Passage shown:
2.9. High-Performance Liquid Chromatography (HPLC)

Each standard component was dissolved in 1 g of HPLC-grade methanol (MeOH) to create a stock solution with a concentration of 1 mg/mL. For the extracts, 30 g of each concentrated extract was diluted in 1 mL of the same solvent to achieve a final concentration of 30 mg/mL. All solutions were filtered through a 0.45 µm polyvinylidene difluoride (PVDF) filter. Quantitative analysis of the extracts (1PUR, 2PUR, LPUR, FPUR, 1PUM, 2PUM, and LPUM) was performed using a reverse-phase HPLC system with a YMC Pro Pack C18 column (25 cm × 4.6 mm, 5 μm). The samples were analyzed using a 10 μL injection volume, and the absorbance was measured at 254 nm. The flow rate was set to 1 mL/min, and the column was maintained at 30 °C. The mobile phase for gradient elution consisted of 0.1% trifluoroacetic acid (TFA) in water (A) and acetonitrile (ACN) (B). The gradient program was as follows: 87% A from 0 to 10 min, 70% A from 20 to 25 min, 30% A at 40 min, 0% A from 41 to 45 min, and 13% B from 50 to 60 min.
Standard stock solutions were serially diluted to obtain concentrations ranging from 500 to 31.25 µg/mL, which were then used to prepare the working solutions for the calibration curve. Calibration functions for the extracts (1PUR, 2PUR, LPUR, 1PUM, 2PUM, and LPUM) were determined based on the peak areas (Y) and the corresponding concentrations (X, μg/10 μL). The results are presented as mean values ± standard deviation (SD) (n = 5).

2.10. Statistical Analaysis

The results were expressed as mean ± standard deviation (SD), and all analyses were performed in triplicate. Data were analyzed using one-way analysis of variance (ANOVA) followed by Tukey’s post hoc test. Statistical analyses were conducted with the GraphPad Prism 8.0.2 software (GraphPad Software, Boston, MA, USA). p-values < 0.05 were considered statistically significant. Pearson’s correlation analyses were conducted using the MetScape plugin (Version 3.1.3) for Cytoscape (Version 3.10.2; https://cytoscape.org/; accessed on 13 August 2024), and a correlation coefficient network was created.

Dataset content:
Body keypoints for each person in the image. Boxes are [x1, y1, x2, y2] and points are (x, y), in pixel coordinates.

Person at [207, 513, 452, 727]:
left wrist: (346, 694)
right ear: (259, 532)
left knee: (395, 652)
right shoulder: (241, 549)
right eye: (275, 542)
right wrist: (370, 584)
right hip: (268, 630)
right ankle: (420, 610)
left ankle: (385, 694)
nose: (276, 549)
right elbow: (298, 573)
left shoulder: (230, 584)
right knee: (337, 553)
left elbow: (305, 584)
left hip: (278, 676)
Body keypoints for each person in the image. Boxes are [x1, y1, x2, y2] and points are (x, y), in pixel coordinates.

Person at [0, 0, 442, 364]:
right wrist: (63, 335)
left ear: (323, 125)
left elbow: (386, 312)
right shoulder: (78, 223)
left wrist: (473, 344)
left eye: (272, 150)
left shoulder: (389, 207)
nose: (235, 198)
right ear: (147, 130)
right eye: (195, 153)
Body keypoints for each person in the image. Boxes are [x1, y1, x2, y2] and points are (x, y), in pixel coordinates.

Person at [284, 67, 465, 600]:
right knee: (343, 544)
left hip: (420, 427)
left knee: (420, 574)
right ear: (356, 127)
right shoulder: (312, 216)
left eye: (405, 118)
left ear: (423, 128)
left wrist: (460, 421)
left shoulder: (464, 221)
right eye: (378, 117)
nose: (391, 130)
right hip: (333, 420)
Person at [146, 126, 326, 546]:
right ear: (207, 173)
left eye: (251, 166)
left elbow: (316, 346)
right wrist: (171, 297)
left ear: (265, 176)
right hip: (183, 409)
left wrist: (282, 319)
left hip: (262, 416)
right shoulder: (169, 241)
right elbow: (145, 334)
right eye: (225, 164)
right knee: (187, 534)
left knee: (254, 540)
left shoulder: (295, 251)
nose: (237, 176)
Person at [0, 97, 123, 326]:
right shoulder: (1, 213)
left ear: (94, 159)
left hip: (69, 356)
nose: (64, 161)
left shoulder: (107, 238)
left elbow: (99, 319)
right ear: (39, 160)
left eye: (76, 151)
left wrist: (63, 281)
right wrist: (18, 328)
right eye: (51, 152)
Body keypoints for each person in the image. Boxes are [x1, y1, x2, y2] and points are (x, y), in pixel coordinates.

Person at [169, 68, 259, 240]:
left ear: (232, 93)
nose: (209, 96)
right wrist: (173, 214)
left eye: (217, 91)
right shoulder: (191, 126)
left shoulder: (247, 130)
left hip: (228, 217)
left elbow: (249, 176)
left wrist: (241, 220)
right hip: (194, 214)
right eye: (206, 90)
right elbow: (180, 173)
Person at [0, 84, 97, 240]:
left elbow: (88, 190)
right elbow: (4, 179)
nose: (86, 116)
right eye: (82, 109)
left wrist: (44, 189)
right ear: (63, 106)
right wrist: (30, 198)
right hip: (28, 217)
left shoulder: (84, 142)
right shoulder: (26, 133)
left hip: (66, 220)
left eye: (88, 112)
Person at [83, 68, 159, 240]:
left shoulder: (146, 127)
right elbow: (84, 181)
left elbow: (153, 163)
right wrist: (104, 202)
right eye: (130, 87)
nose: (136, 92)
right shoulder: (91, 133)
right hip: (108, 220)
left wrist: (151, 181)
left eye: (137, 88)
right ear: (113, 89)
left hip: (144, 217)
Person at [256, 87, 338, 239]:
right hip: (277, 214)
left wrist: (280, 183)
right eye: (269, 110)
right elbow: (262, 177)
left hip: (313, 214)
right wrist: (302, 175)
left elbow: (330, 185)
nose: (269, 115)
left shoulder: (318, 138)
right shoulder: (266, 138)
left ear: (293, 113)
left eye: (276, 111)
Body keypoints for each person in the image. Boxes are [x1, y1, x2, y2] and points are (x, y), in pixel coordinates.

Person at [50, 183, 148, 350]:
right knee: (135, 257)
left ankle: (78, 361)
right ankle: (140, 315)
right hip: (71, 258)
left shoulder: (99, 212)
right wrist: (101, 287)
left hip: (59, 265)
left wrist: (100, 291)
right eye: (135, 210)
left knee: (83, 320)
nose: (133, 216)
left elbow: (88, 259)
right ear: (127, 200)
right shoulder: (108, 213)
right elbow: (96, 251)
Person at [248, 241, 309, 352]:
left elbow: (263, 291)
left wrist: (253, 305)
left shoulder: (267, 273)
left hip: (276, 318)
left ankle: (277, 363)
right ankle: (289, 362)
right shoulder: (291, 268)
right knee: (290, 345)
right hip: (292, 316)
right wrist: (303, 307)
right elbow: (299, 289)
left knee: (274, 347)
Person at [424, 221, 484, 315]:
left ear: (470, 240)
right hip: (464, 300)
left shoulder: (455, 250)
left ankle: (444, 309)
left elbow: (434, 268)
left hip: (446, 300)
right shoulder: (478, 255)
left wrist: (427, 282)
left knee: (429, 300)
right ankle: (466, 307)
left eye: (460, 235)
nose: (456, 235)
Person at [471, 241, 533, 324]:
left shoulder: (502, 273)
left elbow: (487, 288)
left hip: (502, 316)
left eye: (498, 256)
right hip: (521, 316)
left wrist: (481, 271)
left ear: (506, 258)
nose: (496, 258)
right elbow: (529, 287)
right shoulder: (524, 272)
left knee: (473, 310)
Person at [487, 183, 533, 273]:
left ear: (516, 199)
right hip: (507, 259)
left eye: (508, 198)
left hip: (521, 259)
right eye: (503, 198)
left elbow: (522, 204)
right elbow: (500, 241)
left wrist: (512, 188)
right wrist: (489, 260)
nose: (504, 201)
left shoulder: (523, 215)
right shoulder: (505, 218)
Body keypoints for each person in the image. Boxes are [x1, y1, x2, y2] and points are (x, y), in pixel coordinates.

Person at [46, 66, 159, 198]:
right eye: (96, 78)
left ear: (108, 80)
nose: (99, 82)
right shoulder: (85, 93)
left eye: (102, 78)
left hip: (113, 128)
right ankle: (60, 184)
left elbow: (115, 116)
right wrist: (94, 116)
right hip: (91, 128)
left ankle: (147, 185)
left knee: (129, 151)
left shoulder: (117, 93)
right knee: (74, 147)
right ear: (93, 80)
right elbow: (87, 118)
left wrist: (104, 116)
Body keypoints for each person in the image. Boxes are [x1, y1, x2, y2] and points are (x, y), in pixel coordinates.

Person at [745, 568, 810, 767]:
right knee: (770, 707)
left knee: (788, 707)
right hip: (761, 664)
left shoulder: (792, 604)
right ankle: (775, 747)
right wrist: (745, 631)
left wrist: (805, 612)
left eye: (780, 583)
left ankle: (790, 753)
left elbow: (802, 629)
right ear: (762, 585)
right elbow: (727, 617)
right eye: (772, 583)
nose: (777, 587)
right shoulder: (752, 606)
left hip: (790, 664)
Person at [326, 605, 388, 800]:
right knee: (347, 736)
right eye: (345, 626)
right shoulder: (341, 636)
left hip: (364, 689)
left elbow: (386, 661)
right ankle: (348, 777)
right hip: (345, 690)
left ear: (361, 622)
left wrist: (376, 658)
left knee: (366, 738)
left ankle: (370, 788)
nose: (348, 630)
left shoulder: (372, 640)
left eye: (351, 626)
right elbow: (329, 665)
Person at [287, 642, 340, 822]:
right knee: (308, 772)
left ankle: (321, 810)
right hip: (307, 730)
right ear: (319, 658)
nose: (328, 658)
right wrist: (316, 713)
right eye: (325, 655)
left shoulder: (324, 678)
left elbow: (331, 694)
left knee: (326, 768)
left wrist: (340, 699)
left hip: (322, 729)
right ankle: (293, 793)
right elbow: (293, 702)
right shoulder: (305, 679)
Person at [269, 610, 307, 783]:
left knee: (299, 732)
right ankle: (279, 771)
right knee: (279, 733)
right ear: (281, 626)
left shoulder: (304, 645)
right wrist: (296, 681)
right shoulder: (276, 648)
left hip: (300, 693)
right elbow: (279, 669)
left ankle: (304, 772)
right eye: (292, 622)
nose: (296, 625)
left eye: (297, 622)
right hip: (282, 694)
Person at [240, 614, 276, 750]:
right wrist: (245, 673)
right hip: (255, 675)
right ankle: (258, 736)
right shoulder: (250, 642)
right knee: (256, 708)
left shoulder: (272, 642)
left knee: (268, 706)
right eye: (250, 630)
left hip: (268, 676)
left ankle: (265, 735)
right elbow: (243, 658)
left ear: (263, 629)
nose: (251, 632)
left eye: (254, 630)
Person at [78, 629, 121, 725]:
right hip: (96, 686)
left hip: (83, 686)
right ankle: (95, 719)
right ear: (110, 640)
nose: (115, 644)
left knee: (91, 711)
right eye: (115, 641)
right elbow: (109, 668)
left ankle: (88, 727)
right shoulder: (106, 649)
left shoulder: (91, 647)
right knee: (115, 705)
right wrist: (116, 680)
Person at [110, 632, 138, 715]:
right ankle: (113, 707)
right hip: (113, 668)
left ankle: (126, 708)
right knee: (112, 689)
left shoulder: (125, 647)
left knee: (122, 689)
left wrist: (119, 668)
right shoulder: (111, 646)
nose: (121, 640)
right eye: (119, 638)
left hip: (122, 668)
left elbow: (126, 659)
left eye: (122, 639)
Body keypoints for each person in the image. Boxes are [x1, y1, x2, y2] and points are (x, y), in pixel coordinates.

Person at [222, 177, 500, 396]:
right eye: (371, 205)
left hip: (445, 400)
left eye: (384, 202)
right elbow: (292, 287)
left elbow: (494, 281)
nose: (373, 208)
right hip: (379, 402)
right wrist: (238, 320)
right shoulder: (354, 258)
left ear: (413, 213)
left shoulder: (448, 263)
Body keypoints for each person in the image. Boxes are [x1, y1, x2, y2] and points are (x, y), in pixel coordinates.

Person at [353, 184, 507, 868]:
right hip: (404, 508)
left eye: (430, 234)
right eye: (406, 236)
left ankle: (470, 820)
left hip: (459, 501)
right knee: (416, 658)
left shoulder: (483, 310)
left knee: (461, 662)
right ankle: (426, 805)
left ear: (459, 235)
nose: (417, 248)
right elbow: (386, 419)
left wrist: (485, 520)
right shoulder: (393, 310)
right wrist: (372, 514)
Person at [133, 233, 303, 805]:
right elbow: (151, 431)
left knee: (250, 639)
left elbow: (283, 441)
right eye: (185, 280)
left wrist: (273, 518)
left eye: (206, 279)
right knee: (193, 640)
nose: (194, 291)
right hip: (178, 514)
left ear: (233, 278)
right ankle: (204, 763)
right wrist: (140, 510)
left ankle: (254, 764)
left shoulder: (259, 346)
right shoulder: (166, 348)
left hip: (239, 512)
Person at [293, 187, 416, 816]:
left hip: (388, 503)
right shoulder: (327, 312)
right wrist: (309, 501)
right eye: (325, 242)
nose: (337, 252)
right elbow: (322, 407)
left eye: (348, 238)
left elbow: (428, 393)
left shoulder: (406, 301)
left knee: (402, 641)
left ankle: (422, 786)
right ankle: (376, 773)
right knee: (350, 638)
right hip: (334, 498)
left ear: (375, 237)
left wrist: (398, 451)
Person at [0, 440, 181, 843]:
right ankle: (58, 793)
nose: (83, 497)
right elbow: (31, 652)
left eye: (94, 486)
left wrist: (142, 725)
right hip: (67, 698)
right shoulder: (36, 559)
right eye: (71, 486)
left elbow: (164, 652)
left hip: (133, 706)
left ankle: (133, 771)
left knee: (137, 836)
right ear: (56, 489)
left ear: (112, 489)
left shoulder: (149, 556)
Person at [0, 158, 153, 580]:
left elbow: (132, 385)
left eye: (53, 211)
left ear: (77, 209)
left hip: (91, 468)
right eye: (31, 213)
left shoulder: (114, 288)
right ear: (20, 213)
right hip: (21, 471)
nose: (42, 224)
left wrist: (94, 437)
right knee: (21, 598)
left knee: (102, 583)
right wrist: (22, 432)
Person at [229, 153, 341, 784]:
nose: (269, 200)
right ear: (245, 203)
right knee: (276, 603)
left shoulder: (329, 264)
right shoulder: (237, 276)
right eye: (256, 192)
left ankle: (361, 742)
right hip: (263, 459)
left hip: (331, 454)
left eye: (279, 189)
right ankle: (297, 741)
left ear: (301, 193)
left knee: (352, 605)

Required tasks:
1 – Answer these questions using the HPLC and statistics passage.
(a) What pore size was the filter that all solutions passed through?
(b) At what wavelength was absorbance measured?
(c) Below what p-value were results considered statistically significant?
2 – Set down the part of the HPLC and statistics passage from "2.10. Statistical Analaysis" to "network was created.", copying it word for word.

Responses to the tasks:
1 –
(a) 0.45 µm
(b) 254 nm
(c) 0.05

2 –
2.10. Statistical Analaysis

The results were expressed as mean ± standard deviation (SD), and all analyses were performed in triplicate. Data were analyzed using one-way analysis of variance (ANOVA) followed by Tukey’s post hoc test. Statistical analyses were conducted with the GraphPad Prism 8.0.2 software (GraphPad Software, Boston, MA, USA). p-values < 0.05 were considered statistically significant. Pearson’s correlation analyses were conducted using the MetScape plugin (Version 3.1.3) for Cytoscape (Version 3.10.2; https://cytoscape.org/; accessed on 13 August 2024), and a correlation coefficient network was created.